As expected, given the presence of the Stone House complex, a wide array of colonial (English, German and Italian) wheel-thrown wares are known from site PG64. The selections below represent only pottery from well-documented areas of the excavation (i.e. stratified and from blocks associated with diary entries). The introductory video below gives a summary of some of these wares, along with their defining characteristics. Additional information can be found in the document links and images associated with particular wares in the list below. The latter are arranged both by type (ceramic technology used) and chronologically.

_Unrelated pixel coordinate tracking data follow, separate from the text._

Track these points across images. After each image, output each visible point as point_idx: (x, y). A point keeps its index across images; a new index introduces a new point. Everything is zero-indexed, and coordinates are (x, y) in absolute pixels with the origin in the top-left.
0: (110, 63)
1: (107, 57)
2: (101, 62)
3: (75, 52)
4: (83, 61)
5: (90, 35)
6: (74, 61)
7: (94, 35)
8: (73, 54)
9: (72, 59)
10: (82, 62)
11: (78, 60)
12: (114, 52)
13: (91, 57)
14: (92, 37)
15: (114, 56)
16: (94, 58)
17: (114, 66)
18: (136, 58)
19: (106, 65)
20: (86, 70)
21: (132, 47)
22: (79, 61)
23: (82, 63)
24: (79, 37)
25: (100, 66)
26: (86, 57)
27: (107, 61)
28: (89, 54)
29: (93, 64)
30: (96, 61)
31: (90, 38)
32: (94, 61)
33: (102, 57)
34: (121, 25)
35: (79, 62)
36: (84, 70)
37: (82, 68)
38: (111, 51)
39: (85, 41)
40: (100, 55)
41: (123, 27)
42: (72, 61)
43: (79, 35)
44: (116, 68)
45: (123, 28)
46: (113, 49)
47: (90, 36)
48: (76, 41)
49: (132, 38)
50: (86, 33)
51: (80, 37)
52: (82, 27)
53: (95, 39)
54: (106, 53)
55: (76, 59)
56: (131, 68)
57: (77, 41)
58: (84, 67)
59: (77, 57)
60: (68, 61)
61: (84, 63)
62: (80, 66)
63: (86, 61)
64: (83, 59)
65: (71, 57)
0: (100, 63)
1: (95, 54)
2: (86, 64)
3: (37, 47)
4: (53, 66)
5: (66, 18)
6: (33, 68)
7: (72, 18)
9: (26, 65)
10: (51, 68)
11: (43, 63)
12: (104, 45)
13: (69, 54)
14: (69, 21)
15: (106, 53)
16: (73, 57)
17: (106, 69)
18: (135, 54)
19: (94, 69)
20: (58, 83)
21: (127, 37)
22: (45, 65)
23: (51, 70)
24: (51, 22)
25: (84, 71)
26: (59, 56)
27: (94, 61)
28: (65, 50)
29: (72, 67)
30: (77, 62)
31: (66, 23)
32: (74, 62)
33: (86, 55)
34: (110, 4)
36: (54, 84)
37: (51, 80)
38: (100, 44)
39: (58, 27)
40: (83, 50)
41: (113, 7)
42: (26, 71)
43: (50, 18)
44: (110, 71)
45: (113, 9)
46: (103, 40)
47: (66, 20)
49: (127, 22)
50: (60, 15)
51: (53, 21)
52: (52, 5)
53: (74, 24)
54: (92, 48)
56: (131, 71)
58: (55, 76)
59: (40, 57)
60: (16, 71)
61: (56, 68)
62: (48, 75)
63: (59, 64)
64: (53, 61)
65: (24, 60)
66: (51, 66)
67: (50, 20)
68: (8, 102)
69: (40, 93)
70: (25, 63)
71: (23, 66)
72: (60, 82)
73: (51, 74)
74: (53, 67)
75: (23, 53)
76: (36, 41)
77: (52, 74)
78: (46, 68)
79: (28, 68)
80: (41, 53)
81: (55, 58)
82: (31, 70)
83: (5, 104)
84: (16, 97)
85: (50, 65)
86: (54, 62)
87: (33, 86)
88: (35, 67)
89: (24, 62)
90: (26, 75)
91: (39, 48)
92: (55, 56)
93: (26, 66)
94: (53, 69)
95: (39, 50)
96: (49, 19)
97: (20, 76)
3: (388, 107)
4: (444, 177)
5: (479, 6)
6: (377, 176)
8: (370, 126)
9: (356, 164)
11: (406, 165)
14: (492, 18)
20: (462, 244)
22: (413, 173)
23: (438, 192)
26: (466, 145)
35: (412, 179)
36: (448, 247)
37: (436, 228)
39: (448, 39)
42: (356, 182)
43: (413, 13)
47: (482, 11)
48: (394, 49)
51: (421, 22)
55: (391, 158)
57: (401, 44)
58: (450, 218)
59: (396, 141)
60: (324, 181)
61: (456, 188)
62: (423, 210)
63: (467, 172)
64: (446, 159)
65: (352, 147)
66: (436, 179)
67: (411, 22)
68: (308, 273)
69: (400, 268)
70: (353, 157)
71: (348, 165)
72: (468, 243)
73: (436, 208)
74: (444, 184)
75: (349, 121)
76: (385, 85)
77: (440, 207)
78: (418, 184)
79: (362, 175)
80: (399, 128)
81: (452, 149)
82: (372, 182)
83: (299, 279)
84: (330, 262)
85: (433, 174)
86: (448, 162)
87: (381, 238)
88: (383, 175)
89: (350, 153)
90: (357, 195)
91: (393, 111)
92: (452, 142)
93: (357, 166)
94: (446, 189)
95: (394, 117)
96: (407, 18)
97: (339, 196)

Additional resources are included in the table below:
Ware information | Jamestown Ceramic Research | |
Ware information | Historical Archaeology Collection, Florida Museum | |
Vessel forms | Historical Archaeology Collection, Florida Museum | |
Visual synopsis | Poster | |
In depth archive about the Colonial and Antebellum era | DAACS Archive |
Chronological framework:
Piersey’s purchase of Flowerdew Hundred: 1625-1626
Piersey’s death: 1628
Stone House use-span: ca. 1626 to 1650
Elizabeth, Piersey’s daughter sells Flowerdew: ca. 1636
Establishment of Flowerdew Towne: 1683
List of relevant wares, arranged by type:
Earthenware
- Lead-glazed
- Tin-glazed
Stoneware
- Salt-glazed
List of relevant wares, arranged chronologically:
Predating the Stone House construction
- Majolica/Montelupo Polychrome (offwhite glaze, painted), 1500-1575 CE.

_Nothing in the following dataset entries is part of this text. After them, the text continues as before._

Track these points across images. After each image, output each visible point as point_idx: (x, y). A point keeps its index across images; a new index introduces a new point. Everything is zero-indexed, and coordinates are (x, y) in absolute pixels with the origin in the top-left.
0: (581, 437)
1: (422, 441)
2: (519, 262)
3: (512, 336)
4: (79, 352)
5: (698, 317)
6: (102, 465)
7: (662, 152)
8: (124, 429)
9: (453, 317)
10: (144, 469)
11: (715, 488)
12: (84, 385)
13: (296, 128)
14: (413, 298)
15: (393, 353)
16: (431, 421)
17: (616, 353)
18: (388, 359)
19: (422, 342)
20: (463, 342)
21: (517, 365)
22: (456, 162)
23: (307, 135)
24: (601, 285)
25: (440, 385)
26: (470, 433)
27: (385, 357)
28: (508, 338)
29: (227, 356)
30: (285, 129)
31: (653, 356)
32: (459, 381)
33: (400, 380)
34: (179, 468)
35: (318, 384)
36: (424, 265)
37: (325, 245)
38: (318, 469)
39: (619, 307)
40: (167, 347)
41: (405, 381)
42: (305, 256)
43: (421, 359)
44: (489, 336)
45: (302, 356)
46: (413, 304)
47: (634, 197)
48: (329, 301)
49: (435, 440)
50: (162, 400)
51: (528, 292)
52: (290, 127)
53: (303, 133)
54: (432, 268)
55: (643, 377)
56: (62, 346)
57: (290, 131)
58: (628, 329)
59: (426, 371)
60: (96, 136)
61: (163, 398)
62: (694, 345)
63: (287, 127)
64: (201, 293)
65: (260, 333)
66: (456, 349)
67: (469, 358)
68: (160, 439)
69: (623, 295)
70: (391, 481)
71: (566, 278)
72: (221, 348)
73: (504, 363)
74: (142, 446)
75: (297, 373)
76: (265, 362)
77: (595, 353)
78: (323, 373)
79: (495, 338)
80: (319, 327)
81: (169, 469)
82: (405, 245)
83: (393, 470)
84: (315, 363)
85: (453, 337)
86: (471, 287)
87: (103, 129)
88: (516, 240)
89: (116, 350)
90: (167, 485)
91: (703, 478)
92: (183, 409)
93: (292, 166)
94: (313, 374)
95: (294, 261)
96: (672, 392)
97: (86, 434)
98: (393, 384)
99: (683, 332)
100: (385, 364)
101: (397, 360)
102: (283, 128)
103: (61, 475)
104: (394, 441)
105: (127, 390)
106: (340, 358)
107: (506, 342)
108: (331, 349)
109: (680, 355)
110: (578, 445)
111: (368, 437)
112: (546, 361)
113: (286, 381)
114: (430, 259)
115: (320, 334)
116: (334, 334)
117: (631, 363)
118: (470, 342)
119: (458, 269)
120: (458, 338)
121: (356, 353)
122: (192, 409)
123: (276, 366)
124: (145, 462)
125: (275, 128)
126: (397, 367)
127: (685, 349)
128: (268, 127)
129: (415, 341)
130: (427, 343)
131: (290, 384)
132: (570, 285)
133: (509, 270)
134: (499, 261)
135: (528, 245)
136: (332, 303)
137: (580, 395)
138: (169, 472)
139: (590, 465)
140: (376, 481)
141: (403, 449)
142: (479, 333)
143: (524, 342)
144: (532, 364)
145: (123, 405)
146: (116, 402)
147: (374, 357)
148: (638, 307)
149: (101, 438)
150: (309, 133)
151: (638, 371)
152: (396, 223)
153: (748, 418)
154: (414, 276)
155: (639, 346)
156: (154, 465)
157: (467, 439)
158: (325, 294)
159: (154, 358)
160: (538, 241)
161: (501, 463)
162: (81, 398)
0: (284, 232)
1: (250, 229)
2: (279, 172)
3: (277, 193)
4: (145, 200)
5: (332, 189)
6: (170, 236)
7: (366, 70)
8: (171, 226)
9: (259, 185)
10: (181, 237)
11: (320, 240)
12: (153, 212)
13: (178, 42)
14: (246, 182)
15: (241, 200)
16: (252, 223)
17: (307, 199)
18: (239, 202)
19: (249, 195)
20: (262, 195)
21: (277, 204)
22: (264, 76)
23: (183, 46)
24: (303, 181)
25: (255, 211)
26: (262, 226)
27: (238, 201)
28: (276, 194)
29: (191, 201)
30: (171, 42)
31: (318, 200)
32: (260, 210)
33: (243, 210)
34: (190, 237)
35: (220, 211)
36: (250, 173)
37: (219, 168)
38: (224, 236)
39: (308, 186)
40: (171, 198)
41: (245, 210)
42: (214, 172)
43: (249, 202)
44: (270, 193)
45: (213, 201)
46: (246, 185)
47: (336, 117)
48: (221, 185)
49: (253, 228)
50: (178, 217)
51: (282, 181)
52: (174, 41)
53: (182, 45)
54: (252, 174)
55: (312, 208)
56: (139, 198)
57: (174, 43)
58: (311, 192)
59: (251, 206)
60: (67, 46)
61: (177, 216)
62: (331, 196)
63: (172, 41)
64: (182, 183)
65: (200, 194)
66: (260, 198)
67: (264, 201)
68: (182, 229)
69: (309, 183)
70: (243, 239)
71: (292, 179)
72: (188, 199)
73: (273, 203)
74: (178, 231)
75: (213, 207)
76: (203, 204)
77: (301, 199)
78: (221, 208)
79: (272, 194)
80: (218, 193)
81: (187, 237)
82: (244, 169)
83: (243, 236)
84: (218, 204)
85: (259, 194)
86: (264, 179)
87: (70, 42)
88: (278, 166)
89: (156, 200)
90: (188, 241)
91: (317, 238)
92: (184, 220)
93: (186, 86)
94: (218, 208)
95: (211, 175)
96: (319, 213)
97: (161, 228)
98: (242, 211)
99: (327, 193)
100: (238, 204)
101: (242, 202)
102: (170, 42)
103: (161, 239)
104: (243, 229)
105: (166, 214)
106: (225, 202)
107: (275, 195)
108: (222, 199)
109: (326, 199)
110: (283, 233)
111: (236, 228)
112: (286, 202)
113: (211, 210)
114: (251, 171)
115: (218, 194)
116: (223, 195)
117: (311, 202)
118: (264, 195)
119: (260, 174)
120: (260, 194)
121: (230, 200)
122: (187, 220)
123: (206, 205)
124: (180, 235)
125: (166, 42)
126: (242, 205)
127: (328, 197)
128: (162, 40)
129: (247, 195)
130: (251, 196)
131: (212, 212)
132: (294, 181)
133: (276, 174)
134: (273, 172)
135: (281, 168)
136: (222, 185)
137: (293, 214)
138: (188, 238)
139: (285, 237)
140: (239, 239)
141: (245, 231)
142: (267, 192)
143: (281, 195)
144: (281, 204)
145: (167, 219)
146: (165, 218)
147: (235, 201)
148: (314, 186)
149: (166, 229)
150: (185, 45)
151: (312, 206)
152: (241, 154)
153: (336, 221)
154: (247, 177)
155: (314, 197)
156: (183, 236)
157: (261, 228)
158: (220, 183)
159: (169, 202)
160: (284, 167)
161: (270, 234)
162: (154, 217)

During the Stone House use-span
- Frechen-Rhineland (reddish-brown glaze), 1500-1700 CE.
- Borderware (yellow-green glaze), 1500-1700 CE.
- North Italian Marbled (cream-brown marble glaze), 1610-1675 CE.
- Delftware (Dutch; blue or bluish glaze, can be polychrome), 1640-1740 CE.
- delftware (English and Dutch; bluish glaze, can be plain), 1640-1800 CE.
Possibly postdating the Stone House
- North Devon, Plain or Gravel (yellowish-brown glaze), 1680-1750 CE.
- English Brown (reddish-brown glaze), 1690-1775 CE.